Experimenting with the wine and perceptions of Albariño
When conditions are perfect, as they were in 2011 and yields are up substantially, wineries are experimenting more with ageing in the barrel and in the bottle.
Opinion is divided on the use of oak. Some winemakers point to the traditional vinification vessels and argue that the region has always used oak, while others argue that the clarity and vivacity of the wine is not improved with the extra texture and flavours that oak brings. Almost all the wineries I visited had at least one experimental foudres on the go, if they weren’t already in reasonably large scale production of oak-aged wine as a new line.
The ageing that clearly was working very well was when the wine had spent both time on the lees and time in the bottle.
One quick takeaway of the trip was that Albariño ages very well indeed.
In the case of Pazo Senorans, their aged Albariño is the regular vintage just kept back in the bottle and then labelled some three years later. Their wines were akin to aged GG dry German Riesling – keeping their precise linearity but adding layers of aged fruit and complexity.
Also a revelation was Albariño that had spent three years on the lees and then three years in the bottle. My favourite exponent of this was Adega Eidos and their Contraaparede wine that had much greater volume through the lees contact and had now become a luscious, voluptuous wine that was comparable to a 20 year-old Savenierres, or other aged chenin blanc.
Although some wineries were doing a sparkling, I cannot see this making much of a dent in Cava’s domination of the category in the domestic market.

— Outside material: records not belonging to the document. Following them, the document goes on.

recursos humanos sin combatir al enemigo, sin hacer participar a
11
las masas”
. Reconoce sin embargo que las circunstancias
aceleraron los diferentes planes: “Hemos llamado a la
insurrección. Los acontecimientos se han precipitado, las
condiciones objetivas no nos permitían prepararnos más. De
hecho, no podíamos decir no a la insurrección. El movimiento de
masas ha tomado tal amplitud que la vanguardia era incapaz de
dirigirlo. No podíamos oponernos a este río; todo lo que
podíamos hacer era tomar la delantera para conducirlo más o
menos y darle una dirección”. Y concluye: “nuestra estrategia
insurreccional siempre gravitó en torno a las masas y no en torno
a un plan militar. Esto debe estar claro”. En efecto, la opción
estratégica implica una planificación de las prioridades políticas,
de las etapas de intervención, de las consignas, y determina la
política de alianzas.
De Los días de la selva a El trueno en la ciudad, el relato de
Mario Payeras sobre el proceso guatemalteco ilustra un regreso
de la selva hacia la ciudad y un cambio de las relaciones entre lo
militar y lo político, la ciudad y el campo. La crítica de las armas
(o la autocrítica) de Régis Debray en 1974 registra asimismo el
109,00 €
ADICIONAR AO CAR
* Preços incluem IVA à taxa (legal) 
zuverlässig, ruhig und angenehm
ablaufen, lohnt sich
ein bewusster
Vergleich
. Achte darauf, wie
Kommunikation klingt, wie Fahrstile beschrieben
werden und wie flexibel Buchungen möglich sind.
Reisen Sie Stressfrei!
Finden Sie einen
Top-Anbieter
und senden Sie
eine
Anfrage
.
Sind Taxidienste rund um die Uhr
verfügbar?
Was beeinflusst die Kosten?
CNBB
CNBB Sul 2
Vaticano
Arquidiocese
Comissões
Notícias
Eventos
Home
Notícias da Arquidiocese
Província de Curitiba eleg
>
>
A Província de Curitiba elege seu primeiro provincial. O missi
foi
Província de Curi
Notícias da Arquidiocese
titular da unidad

Mar de Frades’ sparkling stood out well in a range tasting and is a great aperitif served with flash-fried pardon peppers, prawns and salted almonds.
Other changes in the region are focusing on changing the perception of Albariño and not just the wine itself.
Developments here include new ways of marketing the wine, introducing new lines that appeal to both an export market and to a particular target demographic – Vionta’s You&Me, for example, is clearly aimed at a younger market, women and, with an English name, the top two export markets – the US and UK.
More niche but perhaps more interesting is the move into making wine out of grapes other than Albariño.
Adegas Valmiñor is a winery that has just added Castanal to its range of varietals.
Not heard of it? Not surprised.
This is a wine made from an almost extinct grape that was discovered by talking to some local farmers. Castanal-100 is the world’s first 100% varietal expression of this grape and fascinating drinking it was – very taut and angular and suited very much to drinkers who like unusual, challenging wines. The wine joins the winery’s extensive range that includes a Godello and 100% Loureiro, called L-100.
Having tried over Albariños of all shapes and sizes, the trip drilled home that even in the least impressive hands the wine offers serious bang for your buck. In the entire trip I didn’t taste one wine that I thought was less than drinkable which really is high praise indeed.
Now, all the the Rias Baixas marketing bods in the DO have to do is find a way that they can get people in international markets to recognise Rias Baixas as easily as they recognise the name Albariño… and maybe even how they pronounce it!
Then they will be doing a very good job indeed.